The School Reform Commission is expected to make a selection by the end of January or early February.

Nunery was hired by Edison in July 2005 and oversaw dozens of Edison charter schools around the country, including several in the Philadelphia area. He left Edison last summer.

Edison was extremely controversial when it was one of several outside groups hired in 2002 to run 45 of the district's lowest performing schools. How Nunery's former ties to Edison will be received by community activists is unclear.

Nunery, who is in his early 50s, could not be reached for comment yesterday.

He has a history degree from Lafayette College, an MBA from the Olin School of Business at Washington University in St. Louis and a doctorate in higher education management from Penn, according to a profile of him in a Lafayette magazine.

He previously worked as a managing director of Global Corporate Investment Bank and as a senior client for BankAmerica Securities LLC, the profile said.

At the NBA, where he worked for four years, he served as vice president for business development and human relations. And at Penn, where he worked before Edison, he was vice president for business services.

Ackerman is an education professor at Columbia University's Teachers College and the superintendent-in-residence of a California group that trains nontraditional candidates such as military leaders for positions as school superintendents.

Ackerman, who started her career as an elementary and middle school teacher, left the San Francisco Unified School District in 2006 after a six-year tenure during which she butted heads with school board members. The board and Ackerman declared they were incompatible in announcing her departure, according to news reports.

The San Francisco Chronicle reported that her tenure saw a rise in student achievement and better financial health, but that it was "marred by charges that she was autocratic and excluded parents and teachers from important decisions."

She did not shy away from controversy. Soon after her arrival in San Francisco, she uncovered "widespread corruption in the district's facilities department," according to the Chronicle.

For her work, she drew distinction. She was named superintendent of the year for 2004-05 by the National Association of Black School Educators.

Before San Francisco, she ran the Washington public schools for about two years. There, she made progress on some significant reforms, including creating a fairer funding formula for the schools.
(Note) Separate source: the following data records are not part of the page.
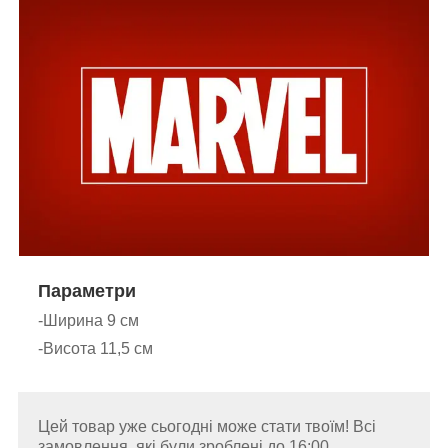
Параметри
-Ширина 9 см
-Висота 11,5 см
Цей товар уже сьогодні може стати твоїм! Всі
замовлення, які були зроблені до 16:00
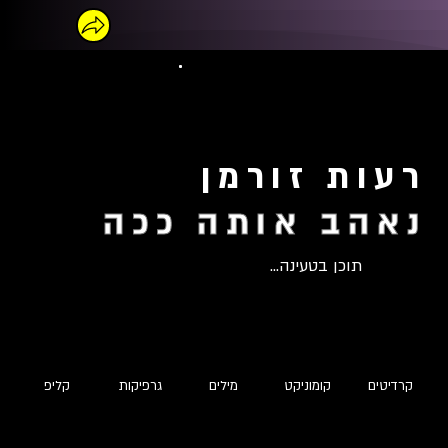
רעות זורמן
נאהב אותה ככה
תוכן בטעינה...
קרדיטים
קומוניקט
מילים
גרפיקות
קליפ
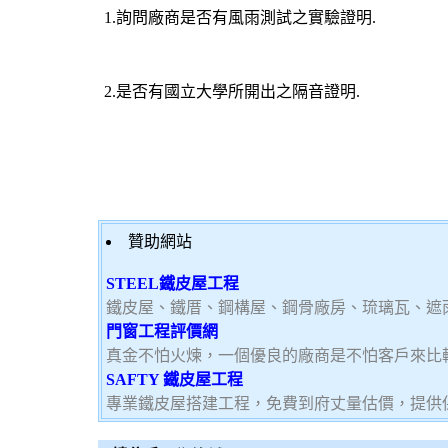
1.詢問廠商是否有風雨測試之實驗證明.
2.是否有國立大學所開出之隔音證明.
贊助網站
STEEL鐵皮屋工程
鐵皮屋、鐵厝、鋼構屋、鋼骨廠房、琉璃瓦、遮
門窗工程評價網
真金不怕火煉，一個優良的廠商是不怕客戶來比
SAFTY 鐵皮屋工程
專業鐵皮屋搭建工程，免費到府丈量估價，提供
Ackerman has a bachelor's degree in elementary education and a master's in educational administration and policy. She also has a master's and a doctorate in education administration, planning and social policy from the Harvard University Graduate School of Education.
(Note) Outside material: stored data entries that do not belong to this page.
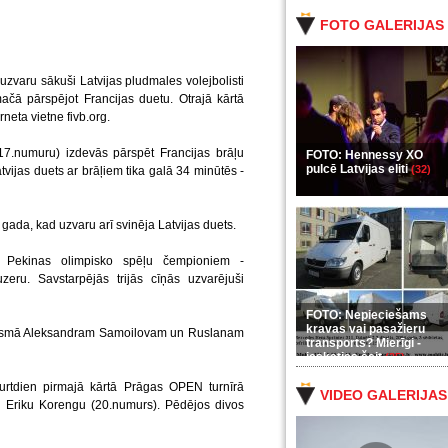
FOTO GALERIJAS
varu sākuši Latvijas pludmales volejbolisti
čā pārspējot Francijas duetu. Otrajā kārtā
neta vietne fivb.org.
17.numuru) izdevās pārspēt Francijas brāļu
FOTO: Hennessy XO
pulcē Latvijas eliti
(32)
vijas duets ar brāļiem tika galā 34 minūtēs -
ms gada, kad uzvaru arī svinēja Latvijas duets.
et Pekinas olimpisko spēļu čempioniem -
ru. Savstarpējās trijās cīņās uzvarējuši
FOTO: Nepieciešams
kravas vai pasažieru
osmā Aleksandram Samoilovam un Ruslanam
transports? Mierīgi -
ieskaties šeit
(35)
turtdien pirmajā kārtā Prāgas OPEN turnīrā
VIDEO GALERIJAS
n Eriku Korengu (20.numurs). Pēdējos divos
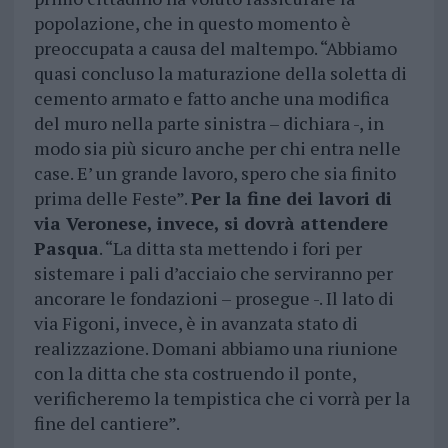
popolazione, che in questo momento è
preoccupata a causa del maltempo. “Abbiamo
quasi concluso la maturazione della soletta di
cemento armato e fatto anche una modifica
del muro nella parte sinistra – dichiara -, in
modo sia più sicuro anche per chi entra nelle
case. E’ un grande lavoro, spero che sia finito
prima delle Feste”.
Per la fine dei lavori di
via Veronese, invece, si dovrà attendere
Pasqua
. “La ditta sta mettendo i fori per
sistemare i pali d’acciaio che serviranno per
ancorare le fondazioni – prosegue -. Il lato di
via Figoni, invece, è in avanzata stato di
realizzazione. Domani abbiamo una riunione
con la ditta che sta costruendo il ponte,
verificheremo la tempistica che ci vorrà per la
fine del cantiere”.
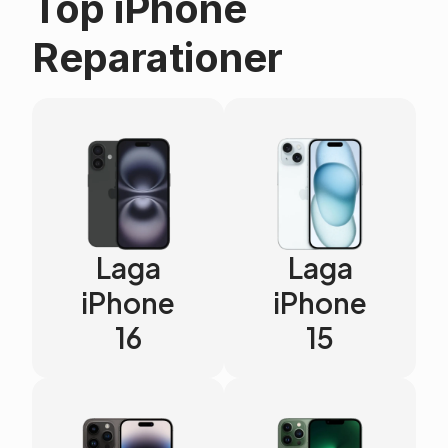
Top iPhone
Reparationer
Laga
Laga
iPhone
iPhone
16
15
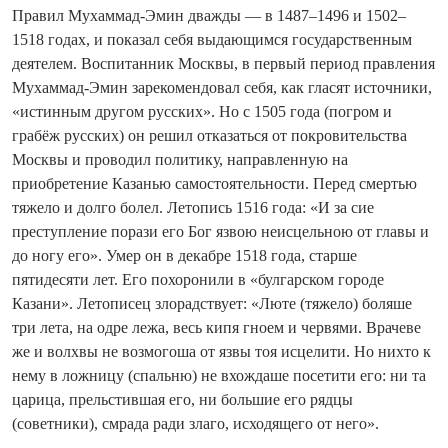
Правил Мухаммад-Эмин дважды — в 1487–1496 и 1502–
1518 годах, и показал себя выдающимся государственным
деятелем. Воспитанник Москвы, в первый период правления
Мухаммад-Эмин зарекомендовал себя, как гласят источники,
«истинным другом русских». Но с 1505 года (погром и
грабёж русских) он решил отказаться от покровительства
Москвы и проводил политику, направленную на
приобретение Казанью самостоятельности. Перед смертью
тяжело и долго болел. Летопись 1516 года: «И за сие
преступление порази его Бог язвою неисцельною от главы и
до ногу его». Умер он в декабре 1518 года, старше
пятидесяти лет. Его похоронили в «булгарском городе
Казани». Летописец злорадствует: «Люте (тяжело) боляше
три лета, на одре лежа, весь кипя гноем и червями. Врачеве
же и волхвы не возмогоша от язвы тоя исцелити. Но нихто к
нему в ложницу (спальню) не вхождаше посетити его: ни та
царица, прельстившая его, ни большие его рядцы
(советники), смрада ради злаго, исходящего от него».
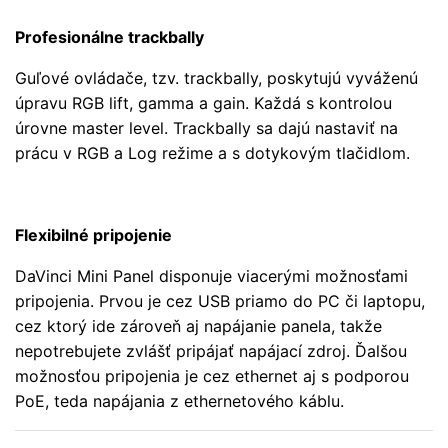
Profesionálne trackbally
Guľové ovládače, tzv. trackbally, poskytujú vyváženú
úpravu RGB lift, gamma a gain. Každá s kontrolou
úrovne master level. Trackbally sa dajú nastaviť na
prácu v RGB a Log režime a s dotykovým tlačidlom.
Flexibilné pripojenie
DaVinci Mini Panel disponuje viacerými možnosťami
pripojenia. Prvou je cez USB priamo do PC či laptopu,
cez ktorý ide zároveň aj napájanie panela, takže
nepotrebujete zvlášť pripájať napájací zdroj. Ďalšou
možnosťou pripojenia je cez ethernet aj s podporou
PoE, teda napájania z ethernetového káblu.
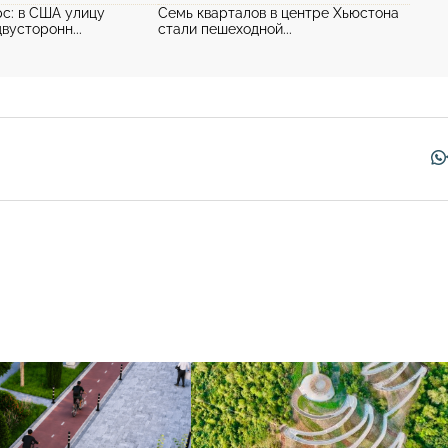
с: в США улицу
Семь кварталов в центре Хьюстона
вусторонн...
стали пешеходной...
In her role at the Los Angeles-based Broad Superintendents Academy, Ackerman coaches military, business, nonprofit, government and other nontraditional candidates for superintendent posts.

McGuire, a Michigan native who lives in Moorestown, previously held positions at the Education Commission of the States in Colorado, where he worked on school finance; the University of Colorado; the U.S. Department of Education in the Clinton administration; and several prominent research and charitable institutions. He sits on the Moorestown school board.